As I type up the lists of familiar song-titles, it occurs to me that I have come to think of these songs as friends, of a sort. Each song name carries with it a set of associations: experiences we have shared, places we have been.
Like human friends, each song has its own unique characteristics: things I love about it and traits that sometimes pose a challenge. As the years go by and I spend more time with each song in turn (each performance not unlike a shared cup of coffee) I get to know it better, and my appreciation and understanding of it deepens—unless, of course, we ultimately decide that we just don’t get along and we part ways.
These friends, my songs, hang around in groups. Certain ones stick together on set lists from year to year, complementing each other in particular ways. Sometimes one seems to introduce me to another, or to a whole new bunch. Other songs are loners. I might never write another one like it, and as a result it holds a special place in my life.
As a child, I liked to write lists: my favourite books, records, foods…lists of names for future children and pets…and lists of friends. I identified “best” friends, and as I look at my set lists now, certain ones do stand out as favourites. On the other hand, as an adult I now recognize that each friend plays a special and unique role in my life, so ranking them seem unnecessary. Anne helps me understand marriage and family. Rachel always makes me laugh. When I need peace and comfort, I turn to Mary.
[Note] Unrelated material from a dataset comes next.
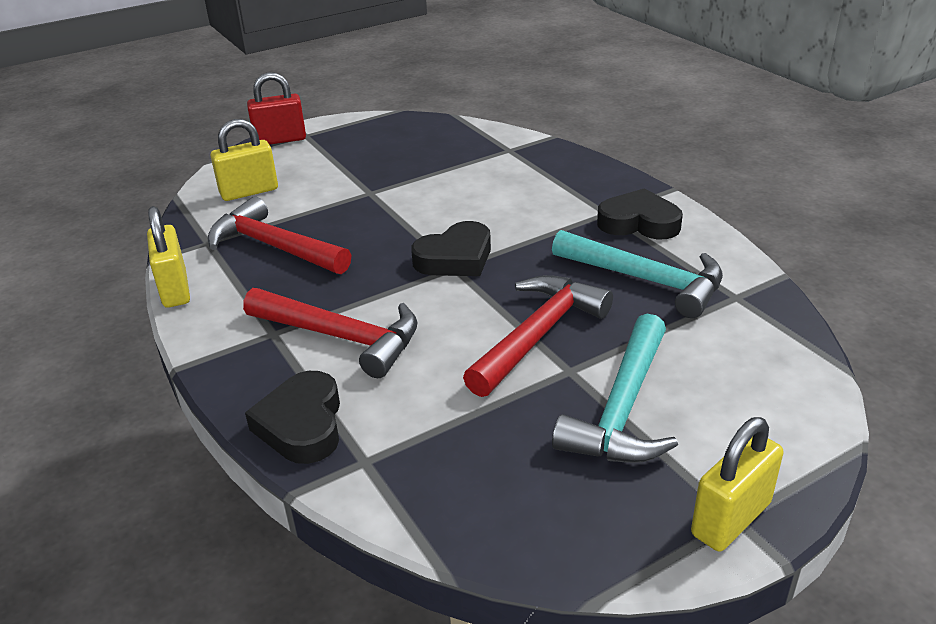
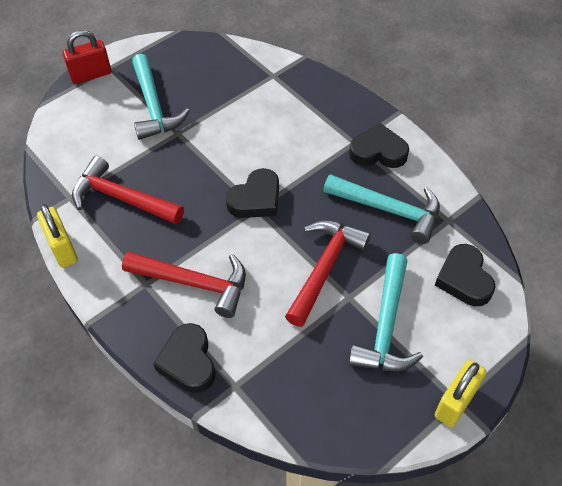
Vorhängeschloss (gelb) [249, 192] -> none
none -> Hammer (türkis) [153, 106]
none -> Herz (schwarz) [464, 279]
I feel especially close to the songs I’ve known during the decade or so I’ve been singing professionally. Other songs existed before that, but they’re like childhood friends and I’m in touch with only a few of them now. Once in awhile, a forgotten song turns up unexpectedly. A page of lyric falls out of a file folder, like a grade school buddy saying hello on Facebook.
But new friends, they’re the most exciting. The heady rush of discovering a new song feels just like the jump-start of any new relationship. With a new song, you get the kind of excitement you’d get with a new love affair, but without all the messy complications. Plus, songs cannot get jealous of each other. In the set list of life, there’s always room for more.
As I try to balance the many responsibilities of my life, I often feel that I’m not attending adequately to all my human friends. I feel that way about songs at times too—that I'm neglecting them. I’m aware that my semi-regular performing schedule allows some of us to get together only a few times a year.
When I feel this way, the best antidote is a long, private music session in which I play all the songs I know…inviting in as many as I can think of. Reacquainting myself with each of them, I feel reconnected to myself—the stories, settings and observations that make life so rich.
So I gather these friends around me as often as I can, knowing that they won’t always be with me or (more accurately) me with them. They entertain me, give me courage, reflect my deepest feelings, lift me up when I’m down. I am grateful that at times they do the same things for other people. But even when I am the only person they keep company, these friends, my songs, serve me well.